Work to be completed:
Lay out the entries as a Markdown table with the columns "No." and "Line," starting at the first line and continuing through the line containing "ελεγκτικές αρχές μη". Give each line its own row, numbered in order, and omit blank lines.

Data extracted from a collection:
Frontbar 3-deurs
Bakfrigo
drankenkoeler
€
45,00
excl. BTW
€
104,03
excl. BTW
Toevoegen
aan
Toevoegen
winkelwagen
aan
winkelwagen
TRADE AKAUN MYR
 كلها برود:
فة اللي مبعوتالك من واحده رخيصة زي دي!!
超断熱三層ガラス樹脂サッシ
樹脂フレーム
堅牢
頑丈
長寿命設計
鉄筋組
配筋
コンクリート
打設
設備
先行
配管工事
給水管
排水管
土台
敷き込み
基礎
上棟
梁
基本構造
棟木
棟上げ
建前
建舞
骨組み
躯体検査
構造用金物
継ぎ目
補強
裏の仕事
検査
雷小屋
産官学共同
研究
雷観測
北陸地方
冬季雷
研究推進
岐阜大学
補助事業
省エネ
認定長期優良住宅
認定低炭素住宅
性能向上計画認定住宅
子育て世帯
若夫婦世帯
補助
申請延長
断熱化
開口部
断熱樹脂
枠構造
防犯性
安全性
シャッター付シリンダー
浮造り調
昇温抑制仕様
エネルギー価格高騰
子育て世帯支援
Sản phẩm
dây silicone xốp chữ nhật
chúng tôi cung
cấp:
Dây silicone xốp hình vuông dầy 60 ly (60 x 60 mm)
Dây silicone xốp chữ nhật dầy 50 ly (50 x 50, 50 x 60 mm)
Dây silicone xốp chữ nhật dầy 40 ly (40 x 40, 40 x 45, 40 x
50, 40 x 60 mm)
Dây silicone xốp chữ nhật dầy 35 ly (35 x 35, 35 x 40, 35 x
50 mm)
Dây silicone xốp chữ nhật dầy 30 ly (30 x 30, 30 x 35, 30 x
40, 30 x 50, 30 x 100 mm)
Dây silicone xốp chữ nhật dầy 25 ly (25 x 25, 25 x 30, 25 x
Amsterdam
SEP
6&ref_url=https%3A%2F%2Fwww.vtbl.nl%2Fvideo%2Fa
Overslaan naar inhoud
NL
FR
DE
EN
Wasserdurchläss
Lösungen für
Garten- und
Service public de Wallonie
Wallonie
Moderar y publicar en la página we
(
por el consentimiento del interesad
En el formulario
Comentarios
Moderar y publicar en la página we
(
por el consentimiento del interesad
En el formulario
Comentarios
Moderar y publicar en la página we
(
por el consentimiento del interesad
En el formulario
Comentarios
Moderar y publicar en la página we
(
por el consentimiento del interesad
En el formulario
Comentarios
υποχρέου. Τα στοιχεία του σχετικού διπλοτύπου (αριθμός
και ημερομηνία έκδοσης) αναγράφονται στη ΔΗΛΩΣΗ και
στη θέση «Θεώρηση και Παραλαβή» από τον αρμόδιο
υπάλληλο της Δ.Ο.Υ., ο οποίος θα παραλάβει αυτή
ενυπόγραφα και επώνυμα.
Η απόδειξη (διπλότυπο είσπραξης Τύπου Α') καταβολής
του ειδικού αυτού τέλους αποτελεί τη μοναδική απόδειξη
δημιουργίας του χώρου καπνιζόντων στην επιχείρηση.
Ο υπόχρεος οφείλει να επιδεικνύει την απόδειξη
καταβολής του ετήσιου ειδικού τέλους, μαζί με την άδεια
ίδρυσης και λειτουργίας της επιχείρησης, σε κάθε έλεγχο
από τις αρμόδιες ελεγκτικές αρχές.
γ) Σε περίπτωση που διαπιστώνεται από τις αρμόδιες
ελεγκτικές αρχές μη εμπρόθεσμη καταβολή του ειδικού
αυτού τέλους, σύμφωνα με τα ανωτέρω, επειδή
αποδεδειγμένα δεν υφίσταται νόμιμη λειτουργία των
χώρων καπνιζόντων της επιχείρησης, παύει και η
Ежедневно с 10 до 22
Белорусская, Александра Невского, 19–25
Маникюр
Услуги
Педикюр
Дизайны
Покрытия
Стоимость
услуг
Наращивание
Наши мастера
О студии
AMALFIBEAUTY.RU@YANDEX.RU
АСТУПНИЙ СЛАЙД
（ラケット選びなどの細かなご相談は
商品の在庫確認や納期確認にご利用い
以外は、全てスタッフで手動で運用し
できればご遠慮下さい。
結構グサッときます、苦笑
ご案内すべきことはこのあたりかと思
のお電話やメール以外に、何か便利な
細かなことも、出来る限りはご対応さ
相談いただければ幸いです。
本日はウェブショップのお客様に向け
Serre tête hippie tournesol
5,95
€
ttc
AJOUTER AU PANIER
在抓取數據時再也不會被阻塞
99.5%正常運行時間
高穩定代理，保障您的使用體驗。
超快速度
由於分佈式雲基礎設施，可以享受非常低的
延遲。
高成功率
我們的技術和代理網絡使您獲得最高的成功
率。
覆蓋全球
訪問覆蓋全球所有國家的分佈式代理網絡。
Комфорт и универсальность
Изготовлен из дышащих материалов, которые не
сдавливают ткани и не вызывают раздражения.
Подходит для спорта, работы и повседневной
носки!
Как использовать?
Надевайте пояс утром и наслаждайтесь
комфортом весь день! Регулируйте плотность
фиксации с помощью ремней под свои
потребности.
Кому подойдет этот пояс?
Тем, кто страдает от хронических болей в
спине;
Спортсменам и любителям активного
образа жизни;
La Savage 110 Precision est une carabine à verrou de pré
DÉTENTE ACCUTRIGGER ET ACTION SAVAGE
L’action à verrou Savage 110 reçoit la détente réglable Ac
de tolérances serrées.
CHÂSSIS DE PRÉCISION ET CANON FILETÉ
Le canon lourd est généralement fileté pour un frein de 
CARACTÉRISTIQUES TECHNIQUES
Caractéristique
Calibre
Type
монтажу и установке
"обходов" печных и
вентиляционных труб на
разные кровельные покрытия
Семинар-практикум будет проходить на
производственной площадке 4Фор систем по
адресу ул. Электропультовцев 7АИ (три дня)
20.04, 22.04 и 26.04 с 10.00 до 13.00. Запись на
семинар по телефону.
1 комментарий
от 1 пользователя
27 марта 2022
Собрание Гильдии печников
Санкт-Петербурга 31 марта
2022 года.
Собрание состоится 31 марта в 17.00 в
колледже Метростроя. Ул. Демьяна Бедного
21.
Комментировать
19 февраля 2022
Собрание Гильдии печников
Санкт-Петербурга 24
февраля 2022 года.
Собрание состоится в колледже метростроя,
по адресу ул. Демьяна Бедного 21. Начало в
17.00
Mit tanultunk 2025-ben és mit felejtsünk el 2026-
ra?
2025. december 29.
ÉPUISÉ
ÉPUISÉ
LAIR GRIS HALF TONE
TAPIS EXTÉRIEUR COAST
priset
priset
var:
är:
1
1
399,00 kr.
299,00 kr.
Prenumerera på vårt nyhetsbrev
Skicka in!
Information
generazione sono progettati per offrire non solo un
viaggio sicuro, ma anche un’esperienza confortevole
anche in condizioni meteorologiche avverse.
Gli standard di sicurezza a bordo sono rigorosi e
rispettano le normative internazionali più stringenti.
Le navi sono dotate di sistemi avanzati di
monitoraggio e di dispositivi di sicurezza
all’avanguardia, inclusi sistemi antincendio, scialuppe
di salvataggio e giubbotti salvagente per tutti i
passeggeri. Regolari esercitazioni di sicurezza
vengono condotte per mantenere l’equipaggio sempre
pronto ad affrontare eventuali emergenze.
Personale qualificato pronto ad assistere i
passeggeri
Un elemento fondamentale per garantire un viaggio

Solution to this task:
| No. | Line |
|---|---|
| 1 | Frontbar 3-deurs |
| 2 | Bakfrigo |
| 3 | drankenkoeler |
| 4 | € |
| 5 | 45,00 |
| 6 | excl. BTW |
| 7 | € |
| 8 | 104,03 |
| 9 | excl. BTW |
| 10 | Toevoegen |
| 11 | aan |
| 12 | Toevoegen |
| 13 | winkelwagen |
| 14 | aan |
| 15 | winkelwagen |
| 16 | TRADE AKAUN MYR |
| 17 |  كلها برود: |
| 18 | فة اللي مبعوتالك من واحده رخيصة زي دي!! |
| 19 | 超断熱三層ガラス樹脂サッシ |
| 20 | 樹脂フレーム |
| 21 | 堅牢 |
| 22 | 頑丈 |
| 23 | 長寿命設計 |
| 24 | 鉄筋組 |
| 25 | 配筋 |
| 26 | コンクリート |
| 27 | 打設 |
| 28 | 設備 |
| 29 | 先行 |
| 30 | 配管工事 |
| 31 | 給水管 |
| 32 | 排水管 |
| 33 | 土台 |
| 34 | 敷き込み |
| 35 | 基礎 |
| 36 | 上棟 |
| 37 | 梁 |
| 38 | 基本構造 |
| 39 | 棟木 |
| 40 | 棟上げ |
| 41 | 建前 |
| 42 | 建舞 |
| 43 | 骨組み |
| 44 | 躯体検査 |
| 45 | 構造用金物 |
| 46 | 継ぎ目 |
| 47 | 補強 |
| 48 | 裏の仕事 |
| 49 | 検査 |
| 50 | 雷小屋 |
| 51 | 産官学共同 |
| 52 | 研究 |
| 53 | 雷観測 |
| 54 | 北陸地方 |
| 55 | 冬季雷 |
| 56 | 研究推進 |
| 57 | 岐阜大学 |
| 58 | 補助事業 |
| 59 | 省エネ |
| 60 | 認定長期優良住宅 |
| 61 | 認定低炭素住宅 |
| 62 | 性能向上計画認定住宅 |
| 63 | 子育て世帯 |
| 64 | 若夫婦世帯 |
| 65 | 補助 |
| 66 | 申請延長 |
| 67 | 断熱化 |
| 68 | 開口部 |
| 69 | 断熱樹脂 |
| 70 | 枠構造 |
| 71 | 防犯性 |
| 72 | 安全性 |
| 73 | シャッター付シリンダー |
| 74 | 浮造り調 |
| 75 | 昇温抑制仕様 |
| 76 | エネルギー価格高騰 |
| 77 | 子育て世帯支援 |
| 78 | Sản phẩm |
| 79 | dây silicone xốp chữ nhật |
| 80 | chúng tôi cung |
| 81 | cấp: |
| 82 | Dây silicone xốp hình vuông dầy 60 ly (60 x 60 mm) |
| 83 | Dây silicone xốp chữ nhật dầy 50 ly (50 x 50, 50 x 60 mm) |
| 84 | Dây silicone xốp chữ nhật dầy 40 ly (40 x 40, 40 x 45, 40 x |
| 85 | 50, 40 x 60 mm) |
| 86 | Dây silicone xốp chữ nhật dầy 35 ly (35 x 35, 35 x 40, 35 x |
| 87 | 50 mm) |
| 88 | Dây silicone xốp chữ nhật dầy 30 ly (30 x 30, 30 x 35, 30 x |
| 89 | 40, 30 x 50, 30 x 100 mm) |
| 90 | Dây silicone xốp chữ nhật dầy 25 ly (25 x 25, 25 x 30, 25 x |
| 91 | Amsterdam |
| 92 | SEP |
| 93 | 6&ref_url=https%3A%2F%2Fwww.vtbl.nl%2Fvideo%2Fa |
| 94 | Overslaan naar inhoud |
| 95 | NL |
| 96 | FR |
| 97 | DE |
| 98 | EN |
| 99 | Wasserdurchläss |
| 100 | Lösungen für |
| 101 | Garten- und |
| 102 | Service public de Wallonie |
| 103 | Wallonie |
| 104 | Moderar y publicar en la página we |
| 105 | ( |
| 106 | por el consentimiento del interesad |
| 107 | En el formulario |
| 108 | Comentarios |
| 109 | Moderar y publicar en la página we |
| 110 | ( |
| 111 | por el consentimiento del interesad |
| 112 | En el formulario |
| 113 | Comentarios |
| 114 | Moderar y publicar en la página we |
| 115 | ( |
| 116 | por el consentimiento del interesad |
| 117 | En el formulario |
| 118 | Comentarios |
| 119 | Moderar y publicar en la página we |
| 120 | ( |
| 121 | por el consentimiento del interesad |
| 122 | En el formulario |
| 123 | Comentarios |
| 124 | υποχρέου. Τα στοιχεία του σχετικού διπλοτύπου (αριθμός |
| 125 | και ημερομηνία έκδοσης) αναγράφονται στη ΔΗΛΩΣΗ και |
| 126 | στη θέση «Θεώρηση και Παραλαβή» από τον αρμόδιο |
| 127 | υπάλληλο της Δ.Ο.Υ., ο οποίος θα παραλάβει αυτή |
| 128 | ενυπόγραφα και επώνυμα. |
| 129 | Η απόδειξη (διπλότυπο είσπραξης Τύπου Α') καταβολής |
| 130 | του ειδικού αυτού τέλους αποτελεί τη μοναδική απόδειξη |
| 131 | δημιουργίας του χώρου καπνιζόντων στην επιχείρηση. |
| 132 | Ο υπόχρεος οφείλει να επιδεικνύει την απόδειξη |
| 133 | καταβολής του ετήσιου ειδικού τέλους, μαζί με την άδεια |
| 134 | ίδρυσης και λειτουργίας της επιχείρησης, σε κάθε έλεγχο |
| 135 | από τις αρμόδιες ελεγκτικές αρχές. |
| 136 | γ) Σε περίπτωση που διαπιστώνεται από τις αρμόδιες |
| 137 | ελεγκτικές αρχές μη εμπρόθεσμη καταβολή του ειδικού |